Towards Unified Task Embeddings Across Multiple Models: Bridging the Gap for Prompt-Based Large Language Models and Beyond
Xinyu Wang, Hainiu Xu, Lin Gui, Yulan He
TL;DR
This work introduces FUTE, a framework for learning Unified Task Embeddings that align datasets and models from diverse architectures, including prompt-based LLMs, into a single vector space. It decouples task information into Dataset Task Embedding $e_D$ and Model Task Embedding $e_M$, using a fixed surrogate base model $\Theta_T$ and unsupervised data $U$ to enable cross-model comparisons without relying on the original training data. The methodology extends two prior task-embedding approaches (TaskEmb, TuPaTE) to a model-agnostic setting and demonstrates competitive performance on both small-language-model and LLM experiments, including zero-shot prompt selection scenarios.

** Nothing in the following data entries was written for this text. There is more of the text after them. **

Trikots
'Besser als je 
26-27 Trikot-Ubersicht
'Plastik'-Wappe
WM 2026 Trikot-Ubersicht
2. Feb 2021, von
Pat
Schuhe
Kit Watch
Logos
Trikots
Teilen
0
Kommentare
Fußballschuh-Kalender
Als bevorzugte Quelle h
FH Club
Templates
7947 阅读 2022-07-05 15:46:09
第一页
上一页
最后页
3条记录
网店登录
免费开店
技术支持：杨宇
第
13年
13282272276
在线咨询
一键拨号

Key contributions include (i) formalizing separate DTE and MTE learning, (ii) enabling MTE for LLMs via prompts treated as unified units, (iii) leveraging CrossFit as a dataset-agnostic unsupervised source, and (iv) showing cross-domain transferability and efficiency advantages. This framework broadens the applicability and comparative analysis of task embeddings across heterogeneous models, with potential impact on multi-model adaptation, prompt engineering, and model interpretability.
Abstract
Task embedding, a meta-learning technique that captures task-specific information, has gained popularity, especially in areas such as multi-task learning, model editing, and interpretability. However, it faces challenges with the emergence of prompt-guided Large Language Models (LLMs) operating in a gradient-free manner. Existing task embedding methods rely on fine-tuned, task-specific language models, which hinders the adaptability of task embeddings across diverse models, especially prompt-based LLMs. To hardness the potential of task embeddings in the era of LLMs, we propose a framework for unified task embeddings (FUTE), harmonizing task embeddings from various models, including smaller language models and LLMs with varied prompts, within a single vector space. Such uniformity enables comparison and analysis of similarities amongst different models, broadening the scope and utility of existing task embedding methods in multi-model scenarios, while maintaining their performance comparable to architecture-specific methods.